Collected data
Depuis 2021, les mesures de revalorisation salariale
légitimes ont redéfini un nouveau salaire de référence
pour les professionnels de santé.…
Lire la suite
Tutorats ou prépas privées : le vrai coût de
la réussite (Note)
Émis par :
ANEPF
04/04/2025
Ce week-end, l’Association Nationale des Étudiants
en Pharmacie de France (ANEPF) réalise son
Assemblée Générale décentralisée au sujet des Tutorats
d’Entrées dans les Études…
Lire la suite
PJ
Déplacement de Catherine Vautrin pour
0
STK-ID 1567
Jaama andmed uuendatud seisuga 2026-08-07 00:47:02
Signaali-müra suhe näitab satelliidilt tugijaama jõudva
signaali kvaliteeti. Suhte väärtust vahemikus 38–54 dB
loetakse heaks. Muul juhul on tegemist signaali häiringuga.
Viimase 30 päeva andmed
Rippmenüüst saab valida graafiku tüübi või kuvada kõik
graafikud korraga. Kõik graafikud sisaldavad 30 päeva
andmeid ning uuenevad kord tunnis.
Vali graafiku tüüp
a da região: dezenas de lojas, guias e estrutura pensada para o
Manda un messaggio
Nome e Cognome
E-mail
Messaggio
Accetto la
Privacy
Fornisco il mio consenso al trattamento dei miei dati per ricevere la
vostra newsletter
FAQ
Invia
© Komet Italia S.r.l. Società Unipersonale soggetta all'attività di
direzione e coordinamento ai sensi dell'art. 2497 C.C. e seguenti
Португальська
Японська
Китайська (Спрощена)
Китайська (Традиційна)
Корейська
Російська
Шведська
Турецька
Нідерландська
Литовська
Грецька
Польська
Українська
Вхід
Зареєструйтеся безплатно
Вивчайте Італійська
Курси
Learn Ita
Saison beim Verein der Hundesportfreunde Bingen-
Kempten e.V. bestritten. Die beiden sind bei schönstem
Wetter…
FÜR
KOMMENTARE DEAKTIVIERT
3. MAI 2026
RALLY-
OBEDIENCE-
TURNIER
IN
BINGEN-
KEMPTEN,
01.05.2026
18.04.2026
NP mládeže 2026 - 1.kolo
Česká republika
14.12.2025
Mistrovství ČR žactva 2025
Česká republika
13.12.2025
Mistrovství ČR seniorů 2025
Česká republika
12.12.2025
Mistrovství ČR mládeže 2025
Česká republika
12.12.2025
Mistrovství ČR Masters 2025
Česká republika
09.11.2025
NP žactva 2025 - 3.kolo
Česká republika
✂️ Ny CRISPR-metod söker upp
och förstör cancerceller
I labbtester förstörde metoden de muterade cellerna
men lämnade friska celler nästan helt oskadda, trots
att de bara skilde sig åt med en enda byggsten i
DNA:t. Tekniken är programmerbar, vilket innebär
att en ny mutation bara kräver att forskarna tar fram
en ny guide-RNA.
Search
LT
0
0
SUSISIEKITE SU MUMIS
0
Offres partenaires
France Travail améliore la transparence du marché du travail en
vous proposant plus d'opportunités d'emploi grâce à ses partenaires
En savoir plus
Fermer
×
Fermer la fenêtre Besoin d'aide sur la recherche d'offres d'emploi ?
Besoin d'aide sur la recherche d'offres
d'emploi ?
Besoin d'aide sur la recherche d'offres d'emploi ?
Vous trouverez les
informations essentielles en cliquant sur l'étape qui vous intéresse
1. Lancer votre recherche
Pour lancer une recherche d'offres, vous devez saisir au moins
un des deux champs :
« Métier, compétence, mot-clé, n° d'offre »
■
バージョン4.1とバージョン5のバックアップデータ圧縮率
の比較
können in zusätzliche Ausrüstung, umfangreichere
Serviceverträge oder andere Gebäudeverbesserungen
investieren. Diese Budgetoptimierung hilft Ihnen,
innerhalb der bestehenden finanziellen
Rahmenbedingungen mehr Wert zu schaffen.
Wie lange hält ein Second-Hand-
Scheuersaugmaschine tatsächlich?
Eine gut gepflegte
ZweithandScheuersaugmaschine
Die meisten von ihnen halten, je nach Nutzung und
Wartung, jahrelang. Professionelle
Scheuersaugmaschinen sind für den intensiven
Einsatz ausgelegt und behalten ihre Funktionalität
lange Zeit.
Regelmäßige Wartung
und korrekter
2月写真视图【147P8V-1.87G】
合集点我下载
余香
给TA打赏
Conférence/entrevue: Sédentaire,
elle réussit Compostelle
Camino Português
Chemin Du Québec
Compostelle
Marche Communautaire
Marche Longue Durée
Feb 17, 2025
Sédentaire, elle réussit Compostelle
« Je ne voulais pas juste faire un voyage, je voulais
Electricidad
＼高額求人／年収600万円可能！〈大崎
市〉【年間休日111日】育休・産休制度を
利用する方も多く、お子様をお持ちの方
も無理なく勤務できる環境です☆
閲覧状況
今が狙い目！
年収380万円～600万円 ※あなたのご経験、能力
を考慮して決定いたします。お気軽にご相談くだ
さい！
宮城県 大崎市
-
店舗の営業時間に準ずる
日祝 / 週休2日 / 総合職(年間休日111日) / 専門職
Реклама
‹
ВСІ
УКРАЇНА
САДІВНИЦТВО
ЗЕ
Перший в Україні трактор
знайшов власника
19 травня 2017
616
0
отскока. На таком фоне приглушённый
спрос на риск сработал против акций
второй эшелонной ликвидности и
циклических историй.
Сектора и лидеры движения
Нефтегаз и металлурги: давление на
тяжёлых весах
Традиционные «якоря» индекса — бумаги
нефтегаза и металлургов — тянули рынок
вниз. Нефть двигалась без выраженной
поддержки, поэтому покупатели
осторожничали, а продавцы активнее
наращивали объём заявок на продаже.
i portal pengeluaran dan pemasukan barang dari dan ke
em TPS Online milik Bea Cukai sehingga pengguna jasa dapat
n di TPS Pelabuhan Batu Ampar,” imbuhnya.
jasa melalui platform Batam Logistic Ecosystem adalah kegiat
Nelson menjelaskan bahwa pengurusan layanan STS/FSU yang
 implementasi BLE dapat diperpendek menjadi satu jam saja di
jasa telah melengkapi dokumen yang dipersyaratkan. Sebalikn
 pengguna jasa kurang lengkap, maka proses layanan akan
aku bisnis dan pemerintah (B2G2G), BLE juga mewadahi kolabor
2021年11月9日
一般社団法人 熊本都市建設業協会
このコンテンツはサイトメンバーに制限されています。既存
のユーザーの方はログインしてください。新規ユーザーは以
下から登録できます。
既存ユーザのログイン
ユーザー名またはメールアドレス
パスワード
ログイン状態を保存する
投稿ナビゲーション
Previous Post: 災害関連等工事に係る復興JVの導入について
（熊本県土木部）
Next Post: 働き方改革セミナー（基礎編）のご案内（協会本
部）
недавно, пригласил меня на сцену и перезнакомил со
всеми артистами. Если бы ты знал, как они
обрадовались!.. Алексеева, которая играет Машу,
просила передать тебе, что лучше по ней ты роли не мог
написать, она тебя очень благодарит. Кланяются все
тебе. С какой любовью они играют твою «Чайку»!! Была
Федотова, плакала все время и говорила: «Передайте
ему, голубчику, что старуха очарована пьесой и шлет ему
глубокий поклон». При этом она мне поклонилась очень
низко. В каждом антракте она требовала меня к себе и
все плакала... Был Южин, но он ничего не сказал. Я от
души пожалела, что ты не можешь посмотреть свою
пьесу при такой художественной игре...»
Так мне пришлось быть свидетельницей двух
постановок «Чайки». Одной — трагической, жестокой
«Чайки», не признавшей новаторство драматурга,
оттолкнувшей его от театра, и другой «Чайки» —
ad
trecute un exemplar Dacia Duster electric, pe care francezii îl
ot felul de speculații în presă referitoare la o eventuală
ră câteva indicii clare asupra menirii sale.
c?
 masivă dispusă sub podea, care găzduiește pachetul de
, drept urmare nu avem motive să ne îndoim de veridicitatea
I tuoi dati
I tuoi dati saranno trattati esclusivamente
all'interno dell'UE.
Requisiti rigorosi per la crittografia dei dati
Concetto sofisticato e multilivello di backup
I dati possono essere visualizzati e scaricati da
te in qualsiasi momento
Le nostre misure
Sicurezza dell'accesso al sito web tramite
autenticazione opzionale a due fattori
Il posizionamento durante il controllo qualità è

## Description of the task
An exact copy of the lines above between the line holding "Pour lancer une" and the line holding "pengguna jasa kurang", inclusive, is the whole answer.

## Exercise response
Pour lancer une recherche d'offres, vous devez saisir au moins
un des deux champs :
« Métier, compétence, mot-clé, n° d'offre »
■
バージョン4.1とバージョン5のバックアップデータ圧縮率
の比較
können in zusätzliche Ausrüstung, umfangreichere
Serviceverträge oder andere Gebäudeverbesserungen
investieren. Diese Budgetoptimierung hilft Ihnen,
innerhalb der bestehenden finanziellen
Rahmenbedingungen mehr Wert zu schaffen.
Wie lange hält ein Second-Hand-
Scheuersaugmaschine tatsächlich?
Eine gut gepflegte
ZweithandScheuersaugmaschine
Die meisten von ihnen halten, je nach Nutzung und
Wartung, jahrelang. Professionelle
Scheuersaugmaschinen sind für den intensiven
Einsatz ausgelegt und behalten ihre Funktionalität
lange Zeit.
Regelmäßige Wartung
und korrekter
2月写真视图【147P8V-1.87G】
合集点我下载
余香
给TA打赏
Conférence/entrevue: Sédentaire,
elle réussit Compostelle
Camino Português
Chemin Du Québec
Compostelle
Marche Communautaire
Marche Longue Durée
Feb 17, 2025
Sédentaire, elle réussit Compostelle
« Je ne voulais pas juste faire un voyage, je voulais
Electricidad
＼高額求人／年収600万円可能！〈大崎
市〉【年間休日111日】育休・産休制度を
利用する方も多く、お子様をお持ちの方
も無理なく勤務できる環境です☆
閲覧状況
今が狙い目！
年収380万円～600万円 ※あなたのご経験、能力
を考慮して決定いたします。お気軽にご相談くだ
さい！
宮城県 大崎市
-
店舗の営業時間に準ずる
日祝 / 週休2日 / 総合職(年間休日111日) / 専門職
Реклама
‹
ВСІ
УКРАЇНА
САДІВНИЦТВО
ЗЕ
Перший в Україні трактор
знайшов власника
19 травня 2017
616
0
отскока. На таком фоне приглушённый
спрос на риск сработал против акций
второй эшелонной ликвидности и
циклических историй.
Сектора и лидеры движения
Нефтегаз и металлурги: давление на
тяжёлых весах
Традиционные «якоря» индекса — бумаги
нефтегаза и металлургов — тянули рынок
вниз. Нефть двигалась без выраженной
поддержки, поэтому покупатели
осторожничали, а продавцы активнее
наращивали объём заявок на продаже.
i portal pengeluaran dan pemasukan barang dari dan ke
em TPS Online milik Bea Cukai sehingga pengguna jasa dapat
n di TPS Pelabuhan Batu Ampar,” imbuhnya.
jasa melalui platform Batam Logistic Ecosystem adalah kegiat
Nelson menjelaskan bahwa pengurusan layanan STS/FSU yang
 implementasi BLE dapat diperpendek menjadi satu jam saja di
jasa telah melengkapi dokumen yang dipersyaratkan. Sebalikn
 pengguna jasa kurang lengkap, maka proses layanan akan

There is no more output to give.